II. THE CRY OF PRESUMPTION. Why should they dictate to God what He was to do? Why should they stake the honour of God upon the mere coincidence whether He thought the same as they did or not? — that is, whether He considered that the best thing that could happen to them was that they should have an abundant supply of bread and meat, and taste of the flavour of the old flesh-pots of Egypt for which they longed? In connection with this, read Exodus 13:17, 18. Oh, how many of us are like them! We seem to presume upon what God has already done. I have heard many a man say before now, "I was born in a good family, and here are poor people, who were born in cots, getting on, while of late I have had nothing but disappointments and losses. I do not see why the Lord should permit all this." What would you have the Lord do? Is there any special reason why you should be free from all trouble? Why, some men have trouble from their cradles to the grave. God never made a special arrangement with your parents that you should go through your life without any anxiety, or sorrow, or disappointment. If He had, I am afraid it would have been the greatest curse you could have had in your life. God never sends sorrow to any of us more than we need. It is not only wrong, but also foolish, to dictate to God what He shall do with us. Leave it to Him. If many prayers we uttered in bygone days were but written up to-day on a tablet, we should each say, "Ah, me, I must have been mad when I uttered that prayer. If God had granted me that, it would have been my ruin. He did not grant it, and I was disappointed; but now I see that was the greatest mercy He has ever shown me."

(D. Davies.)

This is an instance of man's attitude towards God in the presence of miracles. Miracles have either marked distinct starting-points in the history of revelation, or have been given as Divine adaptations to the peculiar needs of the people to whom they were granted. They have been necessary as special proofs, but not as continuous manifestations.

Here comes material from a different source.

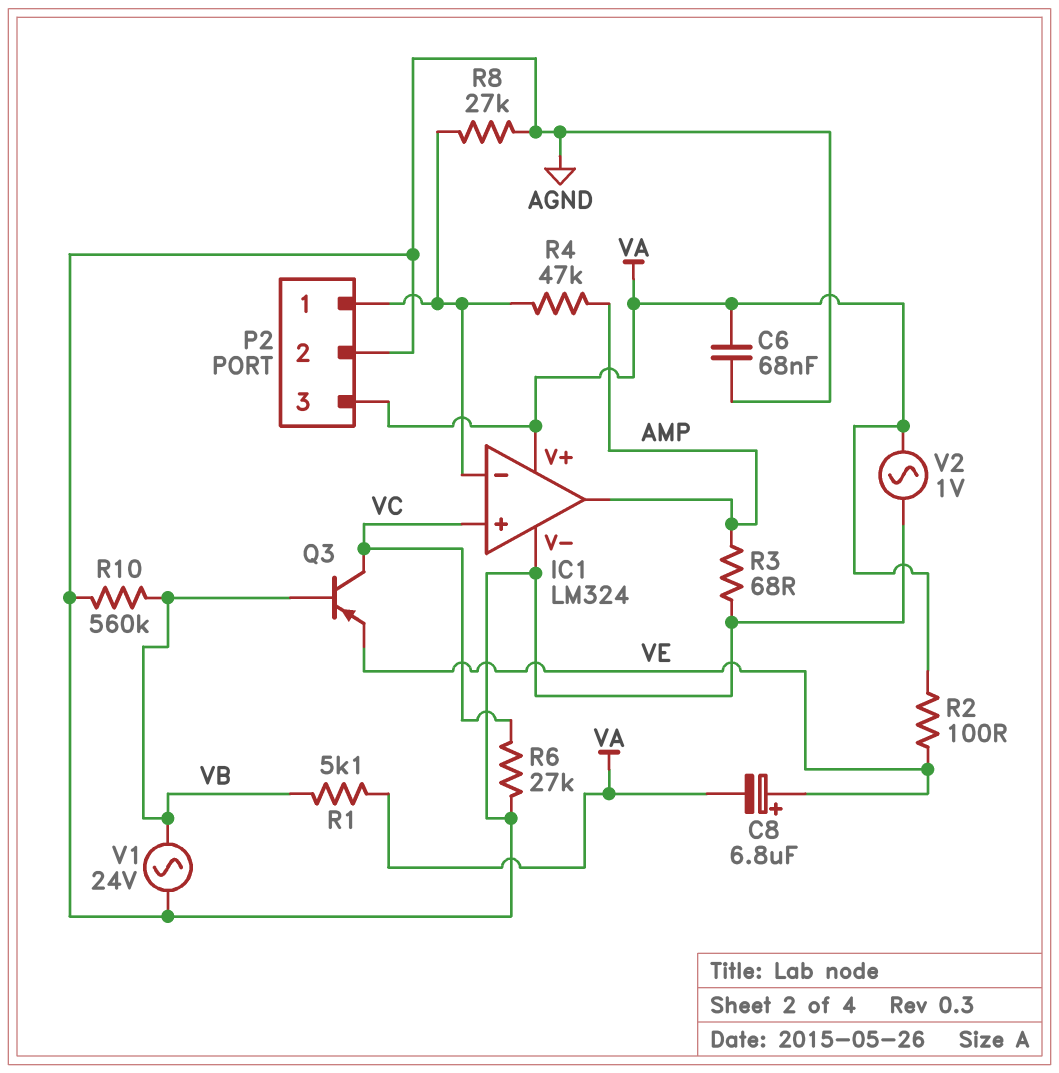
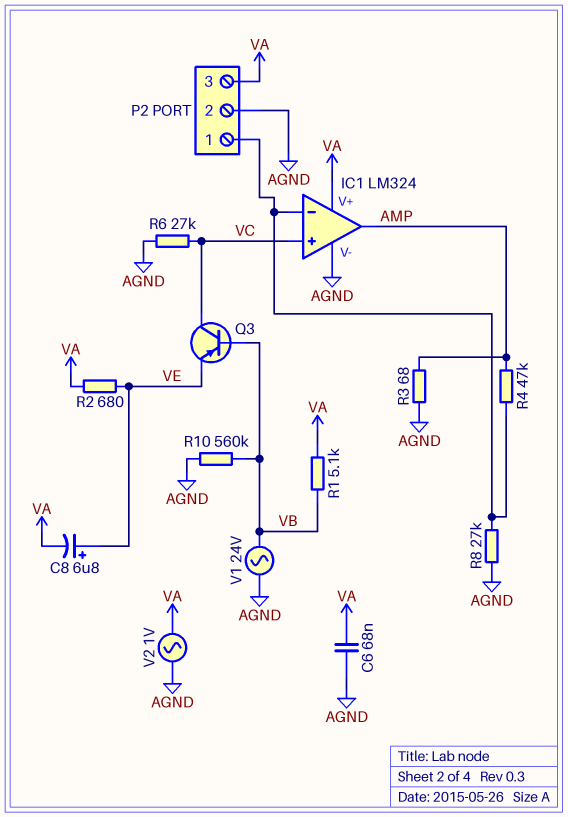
R2: 100 (VA, VE) -> 680 (VA, VE)

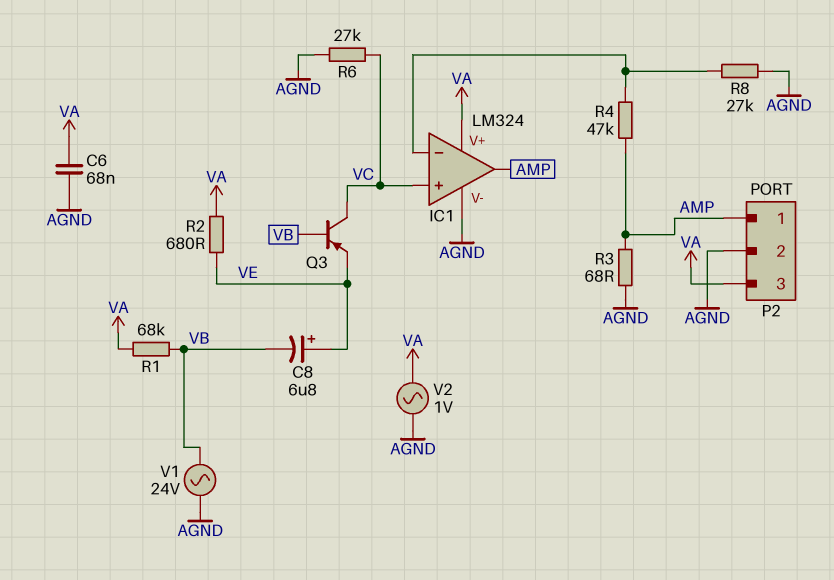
C8: 6.8uF (plus VE, minus VA) -> 6.8uF (plus VE, minus VB)
P2 pin 1: IC1/in- -> AMP
R1: 5.1k (VA, VB) -> 68k (VA, VB)
R10: 560k (AGND, VB) -> none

1. This is an instance of the misuse man can make of a glorious history. The first part of the verse seems to prepare us for something sublime. Could a people who could relate such a history, who could record such facts of Divine intervention as these, finish up with anything but a hallelujah of praise? And yet these people who had a great history, and a history in which God's power ever flashed forth in deeds of exceptional love, missed the meaning of all, were caught by the splendour, and only sufficiently caught by the splendour to yearn for other manifestations still more startling, and more gratifying to their animal passions. The love and patience of God revealed in the miraculous provisions of the past were lost upon them.

2. Thus, too, this is an instance of the misuse men can make of miracles. This was not peculiar to the ancient people. Look at the .New Testament. There is one striking instance in John 11:37. Thus these words, in common with the words of our text, reveal another fact.

3. That miracles thus misused by men not only failed to satisfy, or to ennoble their hearts, but also that they made men more exacting in their demands and more shameless in their requests.

4. Thus God, in dealing with men, has given miracles to convince them of His power only as the occasion demanded, and as the nature of the revelation which He gave required. He has never given miracles of which there has not been supreme need. There has been a Divine economy in miracles throughout the ages. It was necessary that they should cease, or they would cease to be miracles. God now works in another way, not less Divine or even less mysterious. The Kingdom of God cometh not with observation.

(D. Davies.)

God is a spring, this day and tomorrow. The God of Isaac is not like Isaac, that had one blessing and no more. A believer's harvest for present mercies is his seedtime for more. God's mercies when full-blown seed again and come up thicker. Can the creature want more than the everlasting fountain can supply? What an irrational way of arguing was that! "He smote the rock that the waters gushed out; can He give bread also?" As if He that filled their cup could not spread their table; as if He who had a hidden cellar for their drink had not a secret and as full a cupboard for their meat.